I managed to avoid any embarrassing conversational gaffes, the reading was hilarious and ended with Dan sucking on some helium and leading us all in a rousing nasal sing-a-long to I Want To Know What Love Is, so an evening well spent, I think. Of course, I left with a signed copy of his new book, Timeleon Vieta Come Home, which you must all go and buy too.

The “Gym Membership”

Consider this a watershed: I attended my first ever fitness class yesterday.

My recollections of school PE classes are never particularly bad, except that I hated running. In Katong Convent, the perhaps prosaic exercise of training for the 2.4 km run portion of the physical fitness test was enhanced by the fact that we didn’t run around a track, but along the roads surrounding the school, and Cikgu R (Cikgu is Malay for “teacher”) had a habit of cycling along behind us shouting threats that she’d sit on us if we stopped running. This was no laughing matter.
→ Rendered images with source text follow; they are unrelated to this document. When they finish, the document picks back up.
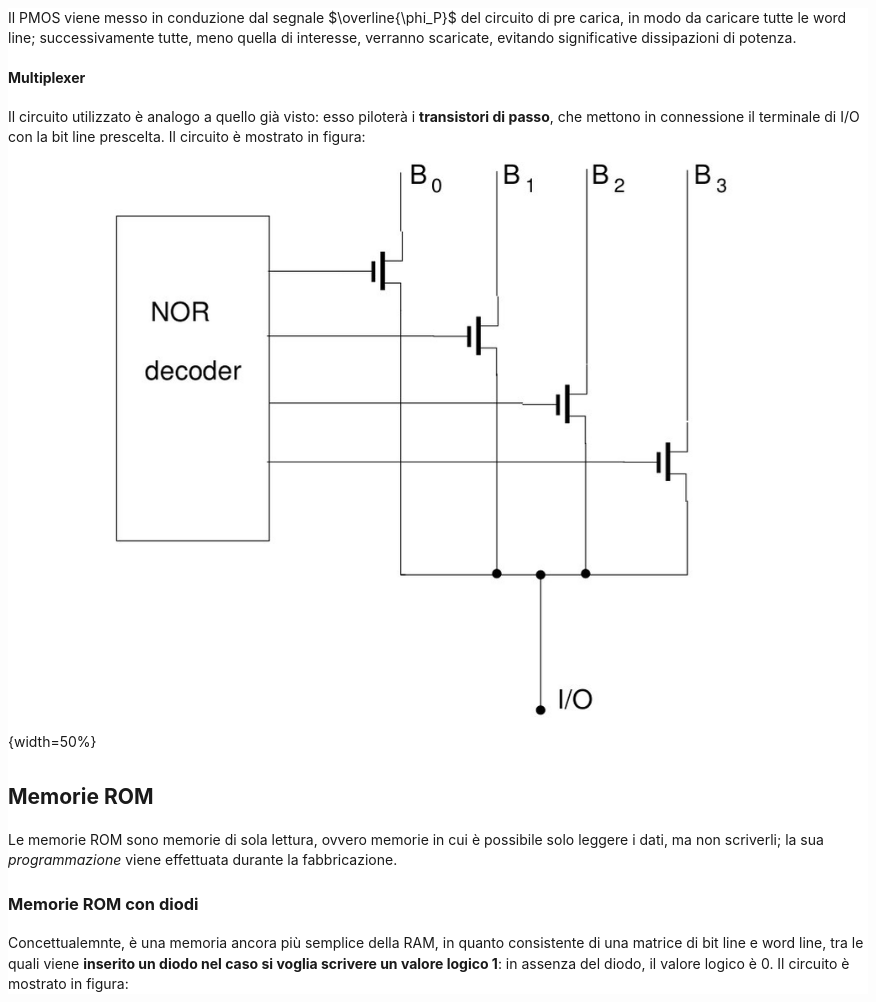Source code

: Il PMOS viene messo in conduzione dal segnale $\overline{\phi_P}$ del circuito di pre carica, in modo da caricare tutte le word line; successivamente tutte, meno quella di interesse, verranno scaricate, evitando significative dissipazioni di potenza.

#### Multiplexer

Il circuito utilizzato è analogo a quello già visto: esso piloterà i **transistori di passo**, che mettono in connessione il terminale di I/O con la bit line prescelta. Il circuito è mostrato in figura:

![Multiplexer](../images/24_LogicaSequenziale/multi.jpeg){width=50%}

## Memorie ROM

Le memorie ROM sono memorie di sola lettura, ovvero memorie in cui è possibile solo leggere i dati, ma non scriverli; la sua *programmazione* viene effettuata durante la fabbricazione.

### Memorie ROM con diodi

Concettualemnte, è una memoria ancora più semplice della RAM, in quanto consistente di una matrice di bit line e word line, tra le quali viene **inserito un diodo nel caso si voglia scrivere un valore logico 1**: in assenza del diodo, il valore logico è $0$. Il circuito è mostrato in figura:
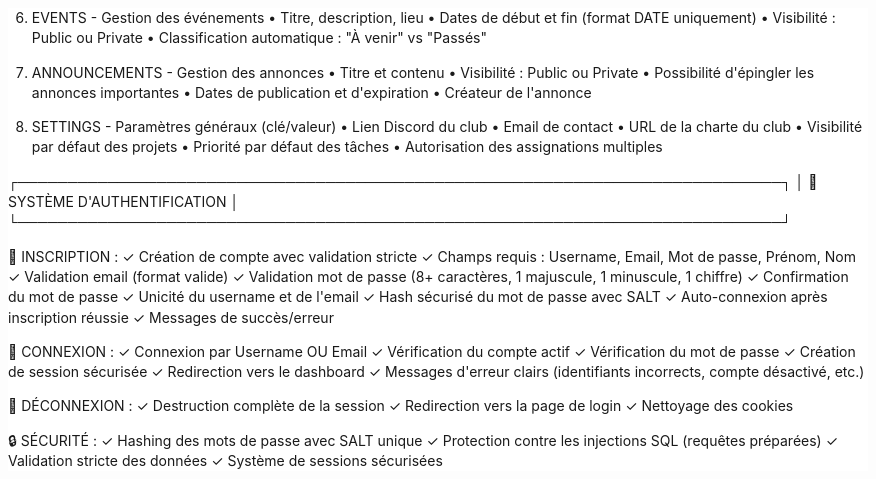 6. EVENTS - Gestion des événements
   • Titre, description, lieu
   • Dates de début et fin (format DATE uniquement)
   • Visibilité : Public ou Private
   • Classification automatique : "À venir" vs "Passés"

7. ANNOUNCEMENTS - Gestion des annonces
   • Titre et contenu
   • Visibilité : Public ou Private
   • Possibilité d'épingler les annonces importantes
   • Dates de publication et d'expiration
   • Créateur de l'annonce

8. SETTINGS - Paramètres généraux (clé/valeur)
   • Lien Discord du club
   • Email de contact
   • URL de la charte du club
   • Visibilité par défaut des projets
   • Priorité par défaut des tâches
   • Autorisation des assignations multiples


┌─────────────────────────────────────────────────────────────────────────────┐
│                    🔐  SYSTÈME D'AUTHENTIFICATION                           │
└─────────────────────────────────────────────────────────────────────────────┘

🔑 INSCRIPTION :
   ✓ Création de compte avec validation stricte
   ✓ Champs requis : Username, Email, Mot de passe, Prénom, Nom
   ✓ Validation email (format valide)
   ✓ Validation mot de passe (8+ caractères, 1 majuscule, 1 minuscule, 1 chiffre)
   ✓ Confirmation du mot de passe
   ✓ Unicité du username et de l'email
   ✓ Hash sécurisé du mot de passe avec SALT
   ✓ Auto-connexion après inscription réussie
   ✓ Messages de succès/erreur

🔑 CONNEXION :
   ✓ Connexion par Username OU Email
   ✓ Vérification du compte actif
   ✓ Vérification du mot de passe
   ✓ Création de session sécurisée
   ✓ Redirection vers le dashboard
   ✓ Messages d'erreur clairs (identifiants incorrects, compte désactivé, etc.)

🔑 DÉCONNEXION :
   ✓ Destruction complète de la session
   ✓ Redirection vers la page de login
   ✓ Nettoyage des cookies

🔒 SÉCURITÉ :
   ✓ Hashing des mots de passe avec SALT unique
   ✓ Protection contre les injections SQL (requêtes préparées)
   ✓ Validation stricte des données
   ✓ Système de sessions sécurisées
She was huge. Raffles Junior College PE was less idiosyncratic, and had the additional benefits of a rock wall, and sometimes a good view of the male sportspeople of the school training on the rugby pitch encircled by the running track as I panted by longing for death.
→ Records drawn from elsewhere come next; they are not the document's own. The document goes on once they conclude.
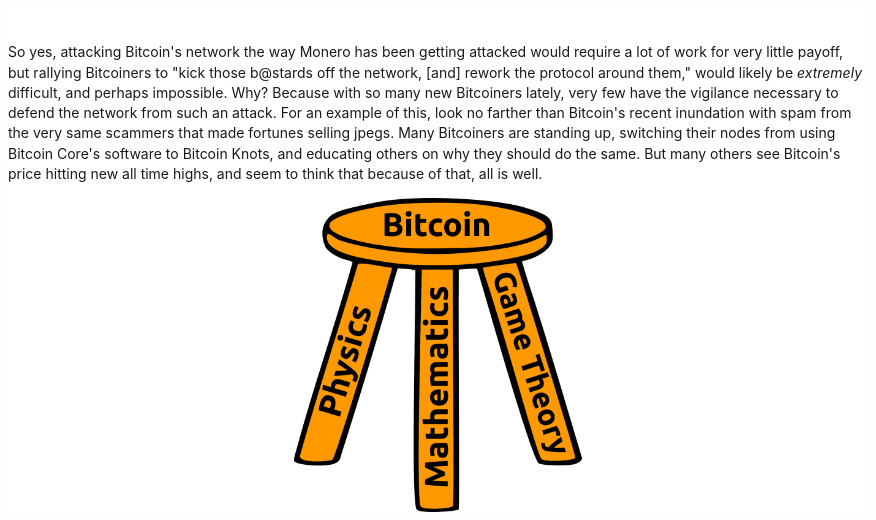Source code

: <br>

So yes, attacking Bitcoin's network the way Monero has been getting attacked would require a lot of work for very little payoff, but rallying Bitcoiners to "kick those b@stards off the network, [and] rework the protocol around them," would likely be *extremely* difficult, and perhaps impossible. Why? Because with so many new Bitcoiners lately, very few have the vigilance necessary to defend the network from such an attack. For an example of this, look no farther than Bitcoin's recent inundation with spam from the very same scammers that made fortunes selling jpegs. Many Bitcoiners are standing up, switching their nodes from using Bitcoin Core's software to Bitcoin Knots, and educating others on why they should do the same. But many others see Bitcoin's price hitting new all time highs, and seem to think that because of that, all is well.

<img class="mobile-banner" src="Bitcoin 3 Legged Stool.png" style="width:30dvw;display:block;margin:0 auto;">
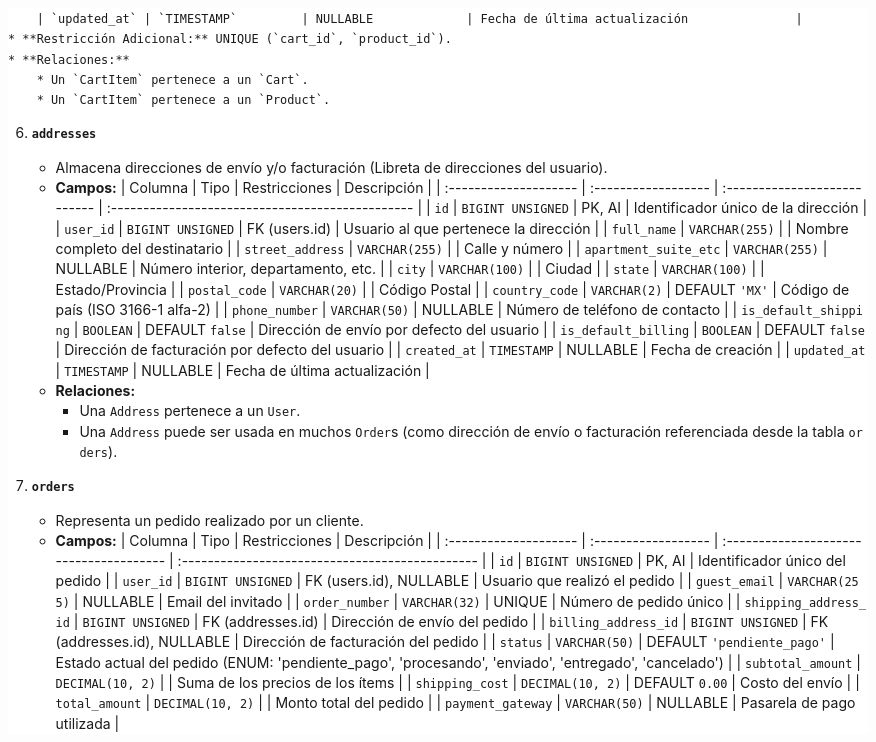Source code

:         | `updated_at` | `TIMESTAMP`         | NULLABLE             | Fecha de última actualización               |
    * **Restricción Adicional:** UNIQUE (`cart_id`, `product_id`).
    * **Relaciones:**
        * Un `CartItem` pertenece a un `Cart`.
        * Un `CartItem` pertenece a un `Product`.

6.  **`addresses`**
    * Almacena direcciones de envío y/o facturación (Libreta de direcciones del usuario).
    * **Campos:**
        | Columna               | Tipo                | Restricciones                | Descripción                                      |
        | :-------------------- | :------------------ | :--------------------------- | :----------------------------------------------- |
        | `id`                  | `BIGINT UNSIGNED`   | PK, AI                       | Identificador único de la dirección              |
        | `user_id`             | `BIGINT UNSIGNED`   | FK (users.id)                | Usuario al que pertenece la dirección            |
        | `full_name`           | `VARCHAR(255)`      |                              | Nombre completo del destinatario                 |
        | `street_address`      | `VARCHAR(255)`      |                              | Calle y número                                   |
        | `apartment_suite_etc` | `VARCHAR(255)`      | NULLABLE                     | Número interior, departamento, etc.              |
        | `city`                | `VARCHAR(100)`      |                              | Ciudad                                           |
        | `state`               | `VARCHAR(100)`      |                              | Estado/Provincia                                 |
        | `postal_code`         | `VARCHAR(20)`       |                              | Código Postal                                    |
        | `country_code`        | `VARCHAR(2)`        | DEFAULT `'MX'`               | Código de país (ISO 3166-1 alfa-2)             |
        | `phone_number`        | `VARCHAR(50)`       | NULLABLE                     | Número de teléfono de contacto                   |
        | `is_default_shipping` | `BOOLEAN`           | DEFAULT `false`              | Dirección de envío por defecto del usuario       |
        | `is_default_billing`  | `BOOLEAN`           | DEFAULT `false`              | Dirección de facturación por defecto del usuario |
        | `created_at`          | `TIMESTAMP`         | NULLABLE                     | Fecha de creación                                |
        | `updated_at`          | `TIMESTAMP`         | NULLABLE                     | Fecha de última actualización                    |
    * **Relaciones:**
        * Una `Address` pertenece a un `User`.
        * Una `Address` puede ser usada en muchos `Order`s (como dirección de envío o facturación referenciada desde la tabla `orders`).

7.  **`orders`**
    * Representa un pedido realizado por un cliente.
    * **Campos:**
        | Columna               | Tipo                | Restricciones                           | Descripción                                     |
        | :-------------------- | :------------------ | :-------------------------------------- | :---------------------------------------------- |
        | `id`                  | `BIGINT UNSIGNED`   | PK, AI                                  | Identificador único del pedido                  |
        | `user_id`             | `BIGINT UNSIGNED`   | FK (users.id), NULLABLE                 | Usuario que realizó el pedido                   |
        | `guest_email`         | `VARCHAR(255)`      | NULLABLE                                | Email del invitado                              |
        | `order_number`        | `VARCHAR(32)`       | UNIQUE                                  | Número de pedido único                          |
        | `shipping_address_id` | `BIGINT UNSIGNED`   | FK (addresses.id)                       | Dirección de envío del pedido                   |
        | `billing_address_id`  | `BIGINT UNSIGNED`   | FK (addresses.id), NULLABLE             | Dirección de facturación del pedido             |
        | `status`              | `VARCHAR(50)`       | DEFAULT `'pendiente_pago'`              | Estado actual del pedido (ENUM: 'pendiente_pago', 'procesando', 'enviado', 'entregado', 'cancelado') |
        | `subtotal_amount`     | `DECIMAL(10, 2)`    |                                         | Suma de los precios de los ítems                |
        | `shipping_cost`       | `DECIMAL(10, 2)`    | DEFAULT `0.00`                          | Costo del envío                                 |
        | `total_amount`        | `DECIMAL(10, 2)`    |                                         | Monto total del pedido                          |
        | `payment_gateway`     | `VARCHAR(50)`       | NULLABLE                                | Pasarela de pago utilizada                      |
But institutionalized exercise aside, the idea of voluntarily subjecting myself to pain and perspiration has never been appealing, not at least until I came to London and discovered that in the context of a drum’n’bass club there is a strange satisfaction you can get from the suffering. And after a while here, I started to miss swimming, which I did do a lot in Singapore (much less sweat involved, or at least it all washes off in the water).

So the next step was the gym membership, which till now I can only refer to in conversation as “gym membership”, with my tone of voice incorporating the inverted commas. After a couple of swims, my pathological Singaporean need for value-for-money started to assert itself. Insidiously, it whispered suggestions of trying out a fitness class or two. After all, they were free with the membership. My vanity also started reminding me that frequent swimming screws my hair up, but I needed to visit the gym more than 5 times a month to break even on the membership fee.

This is why I found myself in yesterday’s women-only Legs, Bums and Tums class, lying on my back with my legs in the air with a rolled-up gym mat between my knees as the instructress ran around the room exhorting us to “SQUEEZE!!!” while a rap song with the insistent refrain of “I got sex on my mind, yeah I got sex on my mind” pounded in the background.

It was pretty good. I think I’ll go back.